Unraveling amyloid formation paths of Parkinson's disease protein alpha-synuclein triggered by anionic vesicles
Artikel i vetenskaplig tidskrift, 2017
Amyloid formation of the synaptic brain protein alpha-synuclein (alpha S) is related to degeneration of dopaminergic neurons in Parkinson's disease patients. aS is thought to function in vesicle transport and fusion and it binds strongly to negatively charged vesicles in vitro. Here we combined circular dichroism, fluorescence and imaging methods in vitro to characterize the interaction of alpha S with negatively charged vesicles of DOPS (1,2-dioleoyl-sn-glycero-3-phospho-L-serine, sodium salt) and DOPG (1,2-dioleoyl-sn-glycero-3-phospho-(1'-rac-glycerol), sodium salt) and the consequences of such interactions on alpha S amyloid formation. We found that lipid head-group chemistry modulates alpha S interactions and also affects amyloid fiber formation.
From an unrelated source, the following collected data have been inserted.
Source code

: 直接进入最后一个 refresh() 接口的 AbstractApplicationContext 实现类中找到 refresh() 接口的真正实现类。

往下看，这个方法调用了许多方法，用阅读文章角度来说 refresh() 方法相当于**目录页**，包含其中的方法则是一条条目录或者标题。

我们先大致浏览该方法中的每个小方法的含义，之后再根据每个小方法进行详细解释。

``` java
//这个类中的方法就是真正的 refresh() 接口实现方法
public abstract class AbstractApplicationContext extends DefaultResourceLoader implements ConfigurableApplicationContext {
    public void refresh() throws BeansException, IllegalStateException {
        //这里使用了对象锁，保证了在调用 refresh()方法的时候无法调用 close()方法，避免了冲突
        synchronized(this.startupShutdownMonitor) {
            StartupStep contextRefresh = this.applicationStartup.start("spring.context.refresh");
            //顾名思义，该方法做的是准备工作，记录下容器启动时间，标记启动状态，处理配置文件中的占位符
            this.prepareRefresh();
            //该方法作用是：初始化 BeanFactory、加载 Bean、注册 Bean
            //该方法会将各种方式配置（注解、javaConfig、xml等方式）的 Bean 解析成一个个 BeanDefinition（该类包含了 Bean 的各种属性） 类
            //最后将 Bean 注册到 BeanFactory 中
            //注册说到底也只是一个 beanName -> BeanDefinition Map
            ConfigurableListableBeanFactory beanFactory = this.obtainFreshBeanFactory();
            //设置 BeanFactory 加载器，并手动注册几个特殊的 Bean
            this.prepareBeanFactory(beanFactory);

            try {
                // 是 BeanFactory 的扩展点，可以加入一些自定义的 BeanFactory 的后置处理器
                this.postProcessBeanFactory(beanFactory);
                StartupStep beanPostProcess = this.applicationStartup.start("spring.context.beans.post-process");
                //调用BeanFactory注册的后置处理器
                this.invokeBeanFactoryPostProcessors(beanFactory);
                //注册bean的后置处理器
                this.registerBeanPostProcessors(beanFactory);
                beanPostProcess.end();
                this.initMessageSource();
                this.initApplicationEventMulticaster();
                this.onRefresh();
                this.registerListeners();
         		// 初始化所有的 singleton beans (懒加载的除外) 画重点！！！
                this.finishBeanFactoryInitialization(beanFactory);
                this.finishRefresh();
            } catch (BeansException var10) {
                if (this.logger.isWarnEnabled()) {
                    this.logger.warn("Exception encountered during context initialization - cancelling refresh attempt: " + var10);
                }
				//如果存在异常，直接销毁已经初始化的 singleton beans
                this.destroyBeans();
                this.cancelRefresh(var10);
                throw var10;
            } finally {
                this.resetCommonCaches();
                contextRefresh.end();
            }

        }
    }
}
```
During the course of the experiments, we made the unexpected discovery that pre-formed alpha S oligomers, typically present in a small amount in the alpha S starting material, acted as templates for linear growth of anomalous amyloid fibers in the presence of vesicles. At the same time, the remaining alpha S monomers were restricted from vesicle-mediated nucleation of amyloid fibers. Although not a dominant process in bulk experiments, this hidden alpha S aggregation pathway may be of importance in vivo.